Global food prices have been rising for three years, but over the past three months they have soared. In the past month alone, the price of rice in Asia has doubled. It’s the same with wheat and maize. Even Afghan poppy growers are switching from opium to wheat because it offers a bigger profit. The trigger came when markets realized that last year’s drought in Australia, the worst for a century, had halved its wheat harvest. The markets then magnified that blip into a crisis. Speculative activity — betting, to you and me — begins in the futures market. Then food traders begin to stockpile, which drives up the price for when they later decide to sell. Governments panic; big producers such as Thailand, India, Vietnam and nearly 40 others slap on export restrictions, to conserve their stocks. This drives up the price even further. Hedge funds come in looking for new markets.
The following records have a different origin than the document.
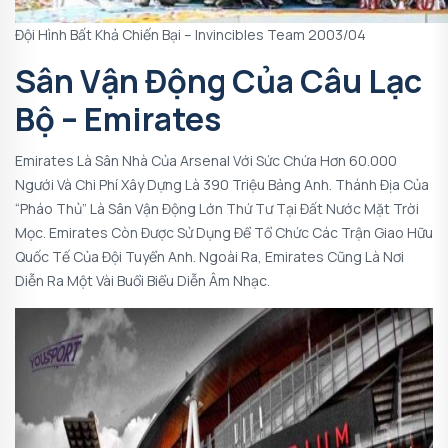
Đội Hình Bất Khả Chiến Bại – Invincibles Team 2003/04
Sân Vận Động Của Câu Lạc
Bộ – Emirates
Emirates Là Sân Nhà Của Arsenal Với Sức Chứa Hơn 60.000
Ngưới Và Chi Phí Xây Dựng Là 390 Triệu Bảng Anh. Thánh Địa Của
“Pháo Thủ” Là Sân Vận Động Lớn Thứ Tư Tại Đất Nước Mặt Trời
Mọc. Emirates Còn Được Sử Dụng Để Tổ Chức Các Trận Giao Hữu
Quốc Tế Của Đội Tuyển Anh. Ngoài Ra, Emirates Cũng Là Nơi
Diễn Ra Một Vài Buổi Biểu Diễn Âm Nhạc.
A handful of people make huge profits in the frenzy. The giant animal feed company Cargill last week announced an 86 percent surge in profit this quarter. But all these are the symptoms not the cause. What underlies the crisis are two problems, one short-term and one more deep-seated. The former is George Bush’s lunatic love affair with American biofuels. Desperate to reduce the US “addiction to oil”, which makes it beholden to all kinds of nasty folk in the Middle East, he has been subsidizing US farmers to produce biofuel from maize. Around a third of the recent price hikes can be traced directly to Washington’s subsidies for biofuels. The US is now using nearly a third of its entire crop to fuel its cars. As a result, the price of corn has trebled in the past two years.
The trouble is that the amount of fertilizer required to do this means that it takes more than a gallon of oil to produce one gallon of ethanol. This is bad biofuel. Good biofuel comes from sugar grown in Brazil — in the southern pastures, not in cleared Amazon rainforest. Its energy is drawn from tropical sunshine, not chemical nitrogen fertilizers, and it uses the whole plant — not just the corncob — to produce fuel. What the US and Europe need to do is abandon their crazy home-grown schemes and buy Brazil’s Sustainable Sunshine Ethanol. Instead, at present, they slap a 20-30 percent tax on it to make it expensive alongside the home-grown maize biofuel that is hugely subsidized, economically unsustainable, and useless in terms of stopping global warming.
Gordon Brown needs to press Europe into an early review of policy on this. But the really deep cause is the policies that, over three decades, have devastated smallholder agriculture in places such as Africa. In the 1970s, Africa’s leaders were gung-ho for industrializing agriculture. In the 1980s and 1990s, the huge grain, butter and meat mountains produced under the vast subsidies of the Common Agricultural Policy were being dumped on poor nations; local farmers, unable to compete with imported food (being sold at half what it cost to produce it) went bust. Africa got hooked on the subsidized imports. All this systematically destroyed the market for small-scale agriculture in Africa and parts of Asia.